What advantages are there in supporting new emerging managers?
Investing in emerging managers is unlikely to work if it’s treated as an ad hoc, sporadic endeavor. The information asymmetry around deal sourcing, investment alignment, and management style requires rigorous assessment. Supporting emerging fund managers (EFMs) offers several compelling advantages. Research indicates that EFMs often outperform established managers, particularly with their first funds, delivering higher returns and better Internal Rates of Return (IRR). Their fresh perspectives and innovative approaches allow them to identify opportunities and trends that may be overlooked by more experienced investors. Additionally, EFMs benefit from strong community support, which provides valuable connections and networking opportunities, helping them build relationships with both founders and other investors.
What challenges do emerging managers face in raising Fund 1?
One of the primary obstacles is the rising costs associated with operating a fund, including expenses related to compliance, IT, cybersecurity, legal matters, and fund administration. These increased costs add pressure to emerging managers, who are already navigating a complex and competitive fundraising environment.

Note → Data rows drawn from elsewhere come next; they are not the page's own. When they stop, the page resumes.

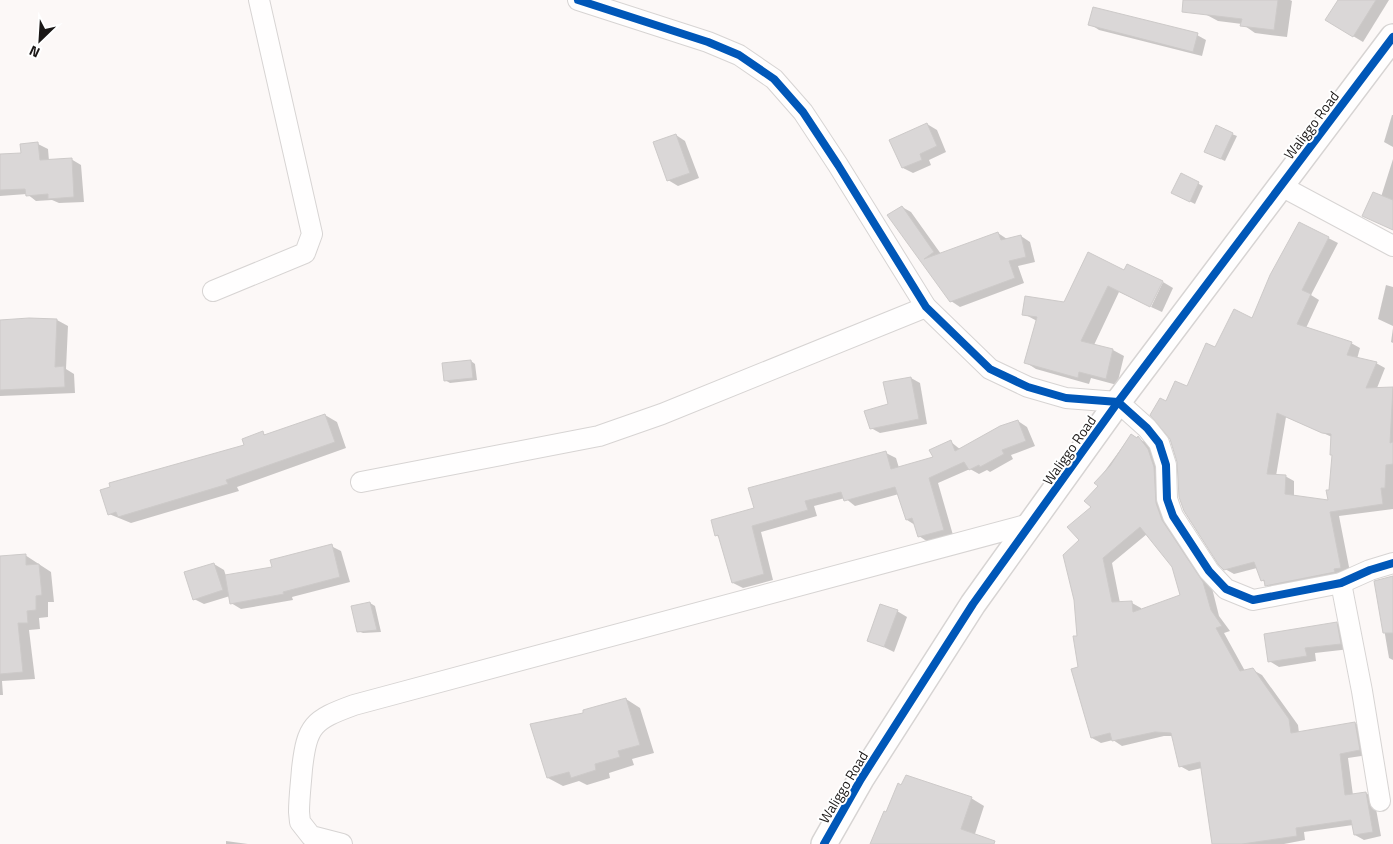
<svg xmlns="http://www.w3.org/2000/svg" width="1393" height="844" font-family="'Titillium Web',sans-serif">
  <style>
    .shadow { fill: #0003; fill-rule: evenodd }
    .building { fill: #dad7d7; stroke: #cdcac9; fill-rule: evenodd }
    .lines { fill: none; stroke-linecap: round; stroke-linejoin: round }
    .minor-casing { stroke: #d7d4d3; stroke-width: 22 }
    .tertiary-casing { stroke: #d7d4d3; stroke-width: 28 }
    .minor { stroke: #fffefe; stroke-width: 20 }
    .tertiary { stroke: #fffefe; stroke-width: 25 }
    .cycleway-casing { stroke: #fff; stroke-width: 11 }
    .cycleway { stroke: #0057b8; stroke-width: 8 }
    .labels { text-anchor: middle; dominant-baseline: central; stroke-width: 4; stroke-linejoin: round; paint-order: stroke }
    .street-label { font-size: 14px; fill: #1a1716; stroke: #fff }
  </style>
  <rect width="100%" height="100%" fill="#fcf8f7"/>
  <g class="shadow">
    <polygon points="1206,0 1290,0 1292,1 1287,37 1255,33 1242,24 1218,21 1205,14"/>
    <polygon points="1339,0 1389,0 1363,42 1353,36"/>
    <polygon points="1090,24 1197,35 1206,40 1202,56 1099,30"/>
    <polygon points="1392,115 1393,115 1393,147 1384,142"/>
    <polygon points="927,124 937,130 946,152 929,160 931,165 913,173 903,168 891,141"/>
    <polygon points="1232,134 1237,136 1225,161 1210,154"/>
    <polygon points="676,135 685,141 699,178 678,186 668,180"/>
    <polygon points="38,144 48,149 49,161 71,159 81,165 84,202 59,203 52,200 36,201 27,194 0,196 0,156 22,154"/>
    <polygon points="1393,159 1393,230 1363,215 1381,197"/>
    <polygon points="1181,175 1203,186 1195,204 1177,195"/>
    <polygon points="902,207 911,212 941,254 998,233 1007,239 1021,236 1030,242 1035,262 1018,266 1024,283 960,307 951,301 889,216"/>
    <path d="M 1299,223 L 1338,243 L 1311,295 L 1319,300 L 1306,328 L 1351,343 L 1360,348 L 1357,359 L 1376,363 L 1385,368 L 1377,388 L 1393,388 L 1393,509 L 1339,516 L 1350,572 L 1275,590 L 1262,580 L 1257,568 L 1234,574 L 1225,569 L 1179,461 L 1166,403 L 1187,388 L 1216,349 L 1252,319 ZM 1286,417 L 1332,437 L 1333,456 L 1329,502 L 1294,497 L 1294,481 L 1285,476 L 1276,476 Z"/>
    <polygon points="1088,254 1149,306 1119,292 1094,345 1113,350 1124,356 1117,385 1091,378 1089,384 1036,369 1025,362 1037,321 1024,314 1064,303"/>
    <polygon points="1163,282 1173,288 1162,312 1151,307"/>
    <polygon points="1386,285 1393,287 1393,326 1378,319"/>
    <polygon points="57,320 68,326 66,369 74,374 75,393 0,396 0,321"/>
    <polygon points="1393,328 1393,343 1391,342"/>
    <polygon points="471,361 475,364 477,380 450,383 445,380"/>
    <polygon points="911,378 920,383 927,424 880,433 871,428"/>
    <polygon points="325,415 337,422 346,448 237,487 239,491 131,523 109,514 246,446 262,433 267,436"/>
    <polygon points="1018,421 1027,427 1035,446 1011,455 1013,459 990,472 987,470 979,474 970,469 938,483 953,535 928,542 919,536 915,525 907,520 899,494 855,506 845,498 814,506 817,516 761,532 773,580 743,588 733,583 720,538 716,535 755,509 886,453 896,458 899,468 934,458 951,442 961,450"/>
    <path d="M 1131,435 L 1147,443 L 1157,455 L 1212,588 L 1219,616 L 1230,631 L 1224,633 L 1245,671 L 1253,670 L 1262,675 L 1298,725 L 1299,733 L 1355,723 L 1364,728 L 1368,755 L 1348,758 L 1353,795 L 1366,793 L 1374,798 L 1381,836 L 1364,840 L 1355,835 L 1353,825 L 1304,832 L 1305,840 L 1284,844 L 1213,844 L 1202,768 L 1189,771 L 1180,766 L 1173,736 L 1164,736 L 1122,746 L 1113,740 L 1101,743 L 1092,738 L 1079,668 L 1078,637 L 1081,541 L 1100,486 L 1096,483 ZM 1147,534 L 1173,567 L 1182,596 L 1141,610 L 1141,608 L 1132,603 L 1120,603 L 1112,563 Z"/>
    <polygon points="331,546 341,551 350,582 292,597 293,600 241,609 231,603 230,596 204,604 194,599 214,564 224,570 226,576 273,568"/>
    <polygon points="25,555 51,572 54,602 48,602 48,617 39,618 40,629 29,630 35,679 2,681 3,695 0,695 0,557"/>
    <polygon points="1393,578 1393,660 1389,658 1376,582"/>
    <polygon points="370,603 375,606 381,632 363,633 358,631"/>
    <polygon points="897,611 907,617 894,652 869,640"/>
    <polygon points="1336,624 1346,629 1350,649 1315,653 1316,661 1279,667 1269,661"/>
    <polygon points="626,699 640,708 654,753 632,759 634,765 609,773 610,778 587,785 579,781 563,786 548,778 585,714"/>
    <polygon points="971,798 984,806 974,837 980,844 872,844"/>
    <polygon points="226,841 248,844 226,844"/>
  </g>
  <g class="building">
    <polygon points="1183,0 1278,0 1274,30 1240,26 1242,19 1182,12"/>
    <polygon points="1338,0 1376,0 1353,37 1325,20"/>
    <polygon points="1093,7 1198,33 1193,52 1088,25"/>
    <polygon points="927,123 937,146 920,154 922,160 902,168 889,140"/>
    <polygon points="1216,125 1233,133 1221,159 1204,152"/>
    <polygon points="676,134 690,173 667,181 653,142"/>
    <polygon points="38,142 40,160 72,158 74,197 48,199 48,194 26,196 25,189 0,190 0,154 21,153 20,144"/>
    <polygon points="1181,173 1199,182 1190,202 1171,193"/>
    <polygon points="1373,192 1393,200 1393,230 1362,216"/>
    <polygon points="902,206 934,252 924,259 998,232 1001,240 1021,235 1026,257 1009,261 1015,278 950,302 887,215"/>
    <path d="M 1299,222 L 1329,237 L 1302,290 L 1311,294 L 1297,324 L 1352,342 L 1347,355 L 1377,362 L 1366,388 L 1393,387 L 1390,443 L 1393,442 L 1393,464 L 1386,465 L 1385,488 L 1381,488 L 1383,504 L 1330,512 L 1341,568 L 1334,569 L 1335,572 L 1265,586 L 1264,580 L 1261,581 L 1254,562 L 1224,570 L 1218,564 L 1184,511 L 1179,497 L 1177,462 L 1170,439 L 1150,415 L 1160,398 L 1166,401 L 1175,381 L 1187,386 L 1206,343 L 1215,347 L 1234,309 L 1252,318 L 1270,275 ZM 1277,413 L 1322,433 L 1331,434 L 1330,455 L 1332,455 L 1329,490 L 1326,490 L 1328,500 L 1285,494 L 1286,475 L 1267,474 Z"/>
    <polygon points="1088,252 1124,270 1127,264 1163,281 1150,307 1108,286 1081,341 1113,349 1106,379 1079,372 1078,378 1024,363 1037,317 1022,315 1025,296 1064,302"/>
    <polygon points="29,318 57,319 55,367 64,366 65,387 0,390 0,320"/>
    <polygon points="471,360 473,378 444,381 442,363"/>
    <polygon points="911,377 919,419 870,429 864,411 888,404 883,382"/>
    <polygon points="325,414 335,442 226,480 228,484 118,517 116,512 108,515 100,490 110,487 109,483 244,445 242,439 263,431 264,435"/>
    <polygon points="1018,420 1026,441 1002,450 1004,454 980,467 979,465 969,470 964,462 929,478 944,530 918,537 912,518 906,520 895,487 844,501 841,492 805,501 808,510 752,526 764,574 732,583 718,535 715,536 711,520 754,508 748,488 886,451 891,469 933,457 929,450 951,440 955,451 957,450 1000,426"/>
    <path d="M 1131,434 L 1137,438 L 1138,436 L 1148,449 L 1154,467 L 1156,503 L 1162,520 L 1203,582 L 1211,610 L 1222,626 L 1216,628 L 1240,671 L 1253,668 L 1289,719 L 1291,733 L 1355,722 L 1360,750 L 1340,754 L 1345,795 L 1366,792 L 1373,832 L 1354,835 L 1351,820 L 1296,828 L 1297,836 L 1242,844 L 1212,844 L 1200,762 L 1179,767 L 1171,733 L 1155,732 L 1112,741 L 1110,733 L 1091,738 L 1071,669 L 1078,667 L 1073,636 L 1077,636 L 1074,600 L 1063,555 L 1079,540 L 1067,527 L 1091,507 L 1084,501 L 1098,486 L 1094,483 L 1110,466 ZM 1140,527 L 1172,567 L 1180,595 L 1133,612 L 1132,601 L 1112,602 L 1103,558 Z"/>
    <polygon points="332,544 340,577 283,592 284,594 230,604 225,575 272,567 270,560"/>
    <polygon points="26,554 26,565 39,564 42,595 36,596 36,610 27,611 28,623 18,623 23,672 0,674 0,556"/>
    <polygon points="214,563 223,590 193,600 184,572"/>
    <polygon points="1393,576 1393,633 1383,633 1374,581"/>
    <polygon points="370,602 377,630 357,632 351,606"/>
    <polygon points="880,604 898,610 884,647 867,641"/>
    <polygon points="1337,622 1341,644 1305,648 1307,656 1268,662 1264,634"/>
    <polygon points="626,698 640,745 618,751 620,757 595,764 596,770 571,778 569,772 547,778 530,724 583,713 583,710"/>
    <polygon points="906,775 972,797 961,829 995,841 994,844 870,844 884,811 886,812 898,783 901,785"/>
  </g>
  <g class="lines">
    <defs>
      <g id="minor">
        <polyline points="578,0 708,42 739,55 774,79 803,112 838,165 926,307 990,369 1028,387 1066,398 1118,402 1147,428 1159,443 1166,465 1167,499 1173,516 1209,571 1226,589 1253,600 1341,583 1370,570 1393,563"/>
        <polyline points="1281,186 1393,246"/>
        <polyline points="213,291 305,253 312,234 259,0"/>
        <polyline points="361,482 599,436 662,414 926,307"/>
        <polyline points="1341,583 1362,691 1380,801"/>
        <path d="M 342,844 L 311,836 L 300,822 L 299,812 C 299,798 301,783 302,769 C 307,725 313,720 354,705 L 1033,523"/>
      </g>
      <polyline id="tertiary" points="824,844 861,779 973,604 1118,402 1393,37"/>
    </defs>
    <use href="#minor" class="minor-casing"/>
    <use href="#tertiary" class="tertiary-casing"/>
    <use href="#minor" class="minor"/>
    <use href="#tertiary" class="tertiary"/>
    <defs>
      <g id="cycleway">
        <polyline points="578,0 708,42 739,55 774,79 803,112 838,165 926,307 990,369 1028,387 1066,398 1118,402 1147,428 1159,443 1166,465 1167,499 1173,516 1209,571 1226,589 1253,600 1341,583 1370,570 1393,563"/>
        <polyline points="824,844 861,779 973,604 1118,402 1393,37"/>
      </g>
    </defs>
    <use href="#cycleway" class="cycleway-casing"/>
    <use href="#cycleway" class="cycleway"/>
  </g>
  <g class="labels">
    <g class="street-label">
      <text transform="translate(1311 125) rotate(-53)">Waliggo Road</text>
      <text transform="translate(1069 450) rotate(-55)">Waliggo Road</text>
      <text transform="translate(843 787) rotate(-59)">Waliggo Road</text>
    </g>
  </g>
  <g transform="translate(40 40) rotate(205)" stroke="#ffffff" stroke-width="4" paint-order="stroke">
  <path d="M0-4L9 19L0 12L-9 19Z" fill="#1a1716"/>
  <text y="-8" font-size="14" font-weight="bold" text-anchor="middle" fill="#1a1716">N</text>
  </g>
</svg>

Additionally, they often struggle with limited time and resources, making it difficult to manage the extensive due diligence process that investors require. Furthermore, emerging managers face intense competition, with only about a third of applicants to emerging manager programs successfully securing allocations. To overcome these challenges, emerging managers must find ways to optimize fund operations and develop compelling value propositions to attract investors. Partnering with individuals who possess complementary skills can also help alleviate some of these pressures and enhance their ability to manage funds effectively.
Why might LPs want to consider better returns with emerging managers?
LPs might want to consider better returns with emerging managers because these managers are often able to deliver higher alpha (returns above the market average) due to their unique investment strategies. Additionally, emerging managers are increasingly investing in technology and administrative support, which can enhance their efficiency and performance. As a result, LPs may see an opportunity to secure better returns through these up-and-coming fund managers, who are positioning themselves to stand out in a competitive market.